Tasks for this exercise:
1 > Copy out the part of the bug report from "Graphs comparing memory" up to and including "Azure's monitoring tools.".
2 > Translate this sentence from the bug report into Spanish: "Memory usage should remain stable and consistent under typical traffic conditions when using Next.js 15.1, similar to the behavior observed in Next.js 14.2."
-- Text shown follows --
Which example does this report relate to?

This issue is not related to any specific example in the examples folder. The problem occurs in a general Next.js application deployed on Azure.

What browser are you using? (if relevant)

No response

How are you deploying your application? (if relevant)

No response

Describe the Bug

We are experiencing a significant memory spike and auto-scaling issues when using Next.js 15.1 in our Azure deployments. Memory usage increases unpredictably under typical traffic conditions, leading to higher resource utilization and triggering unnecessary auto-scaling.

When downgrading to Next.js 14.2, these issues are resolved, and memory usage returns to stable levels. This suggests a regression introduced in version 15.1.

Graphs comparing memory usage for versions 15.1 and 14.2 are attached below for reference.

Image

Image

Expected Behavior

Memory usage should remain stable and consistent under typical traffic conditions when using Next.js 15.1, similar to the behavior observed in Next.js 14.2.

To Reproduce

Deploy a Next.js 15.1 application on Azure with typical production traffic patterns.
Monitor the memory usage and auto-scaling behavior using Azure's monitoring tools.
Observe that memory usage increases significantly and unpredictably, causing auto-scaling to trigger even under normal load.
Downgrade the application to Next.js 14.2.
Re-monitor the application, noticing that memory usage stabilizes and auto-scaling behaves as expected.
-- Text shown concluded --
-- Record excerpts follows --
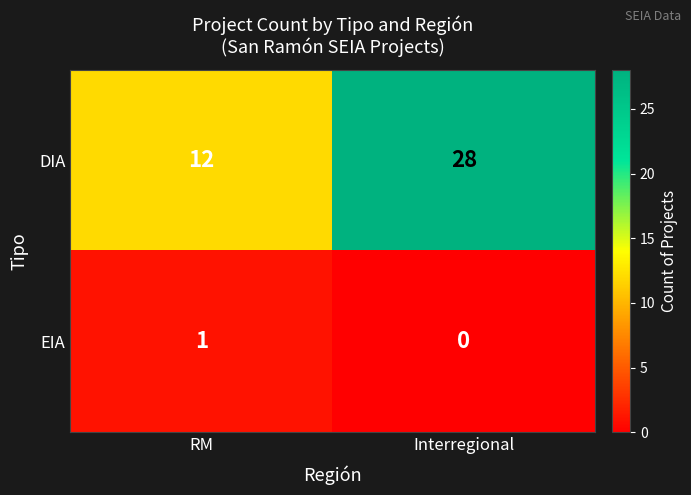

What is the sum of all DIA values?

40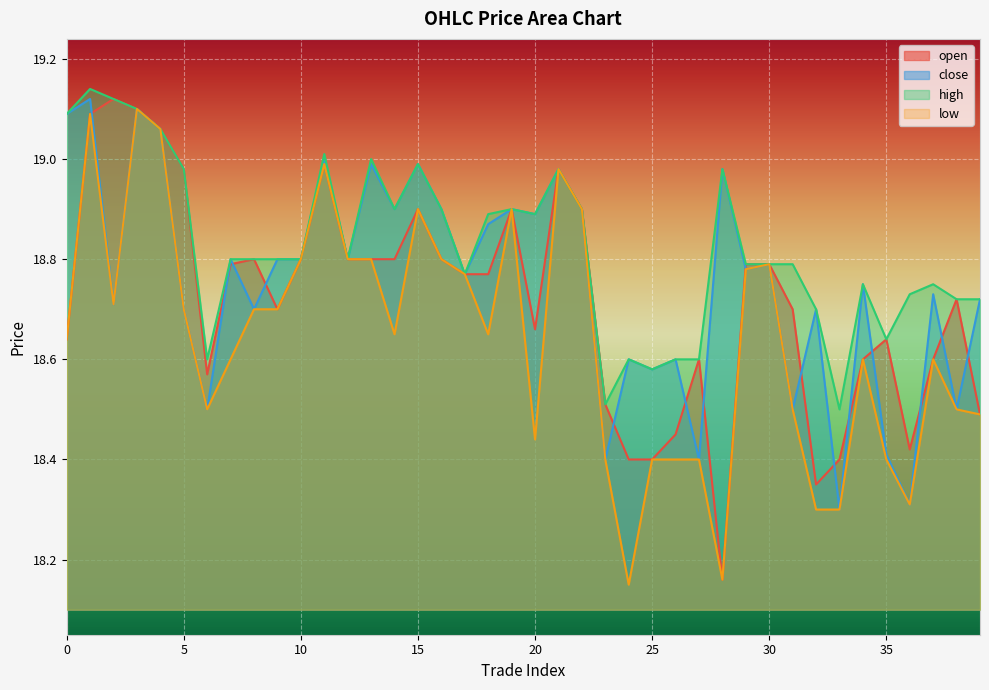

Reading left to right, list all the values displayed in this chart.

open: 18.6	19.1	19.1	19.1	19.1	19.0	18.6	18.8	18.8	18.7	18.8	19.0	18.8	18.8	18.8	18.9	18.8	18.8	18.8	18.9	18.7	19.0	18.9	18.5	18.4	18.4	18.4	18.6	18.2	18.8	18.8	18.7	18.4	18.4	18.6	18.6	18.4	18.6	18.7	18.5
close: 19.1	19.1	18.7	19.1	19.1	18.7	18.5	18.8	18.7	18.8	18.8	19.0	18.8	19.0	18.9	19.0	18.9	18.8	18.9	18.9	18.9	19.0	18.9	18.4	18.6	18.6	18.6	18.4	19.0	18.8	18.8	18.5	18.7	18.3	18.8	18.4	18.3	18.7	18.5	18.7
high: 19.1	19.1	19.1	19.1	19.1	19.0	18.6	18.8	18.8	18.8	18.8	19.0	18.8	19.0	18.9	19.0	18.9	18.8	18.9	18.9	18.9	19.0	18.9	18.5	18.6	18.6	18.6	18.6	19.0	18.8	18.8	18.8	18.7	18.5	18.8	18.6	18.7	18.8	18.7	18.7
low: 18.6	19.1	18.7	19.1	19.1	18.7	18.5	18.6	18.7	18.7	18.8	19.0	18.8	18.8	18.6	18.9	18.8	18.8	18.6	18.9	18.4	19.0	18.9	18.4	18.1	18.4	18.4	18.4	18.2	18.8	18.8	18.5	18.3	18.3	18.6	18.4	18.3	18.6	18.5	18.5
-- Record excerpts concluded --
-- Record excerpts follows --
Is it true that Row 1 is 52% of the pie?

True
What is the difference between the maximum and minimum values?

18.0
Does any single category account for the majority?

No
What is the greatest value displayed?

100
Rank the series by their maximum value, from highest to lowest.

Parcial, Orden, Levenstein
-- Record excerpts concluded --
-- Record excerpts follows --
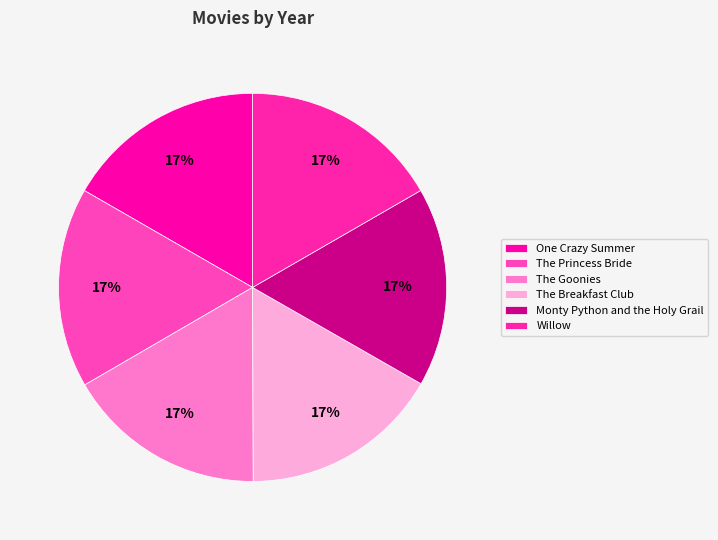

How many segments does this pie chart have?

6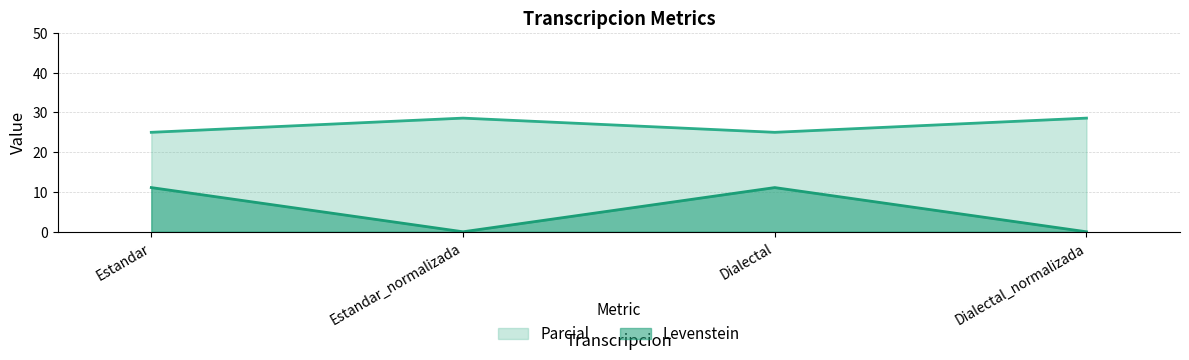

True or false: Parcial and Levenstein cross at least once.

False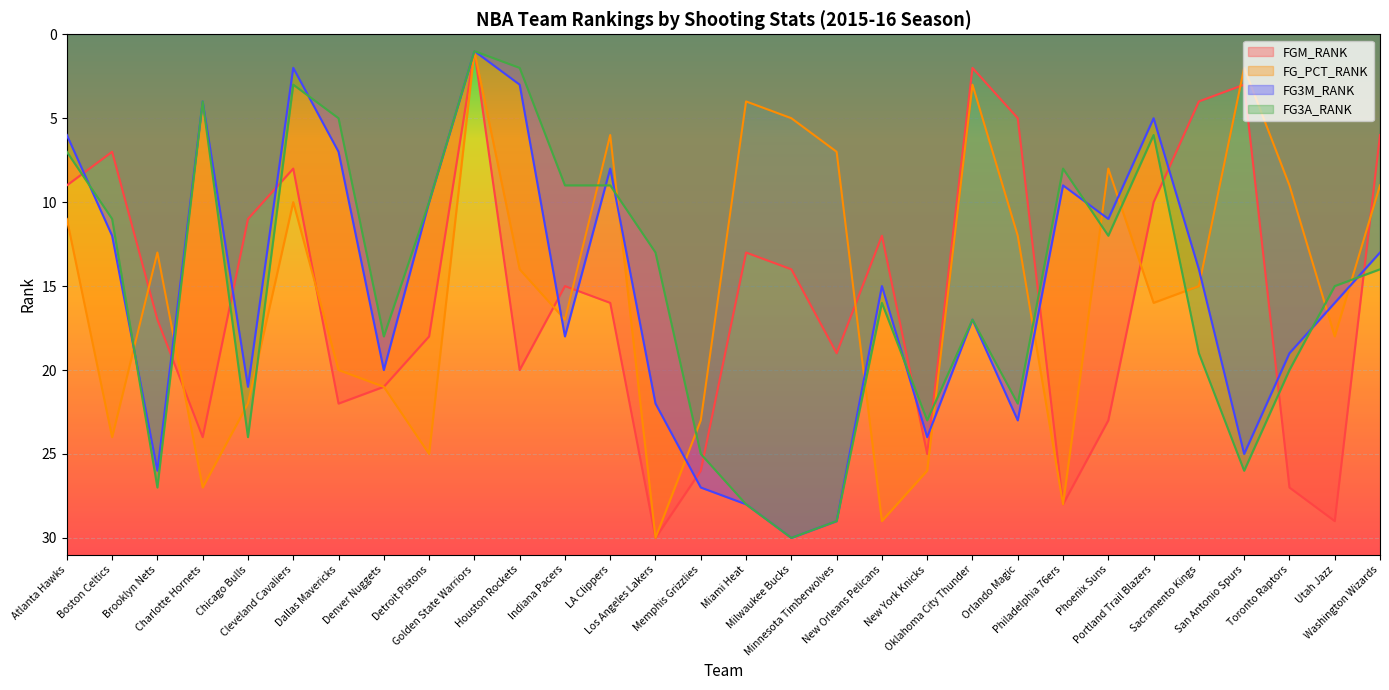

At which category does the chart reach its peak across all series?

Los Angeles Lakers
-- Record excerpts concluded --
Task answers:
1 >
Graphs comparing memory usage for versions 15.1 and 14.2 are attached below for reference.

Image

Image

Expected Behavior

Memory usage should remain stable and consistent under typical traffic conditions when using Next.js 15.1, similar to the behavior observed in Next.js 14.2.

To Reproduce

Deploy a Next.js 15.1 application on Azure with typical production traffic patterns.
Monitor the memory usage and auto-scaling behavior using Azure's monitoring tools.

2 > El uso de memoria debería mantenerse estable y constante en condiciones de tráfico típicas al usar Next.js 15.1, de forma similar al comportamiento observado en Next.js 14.2.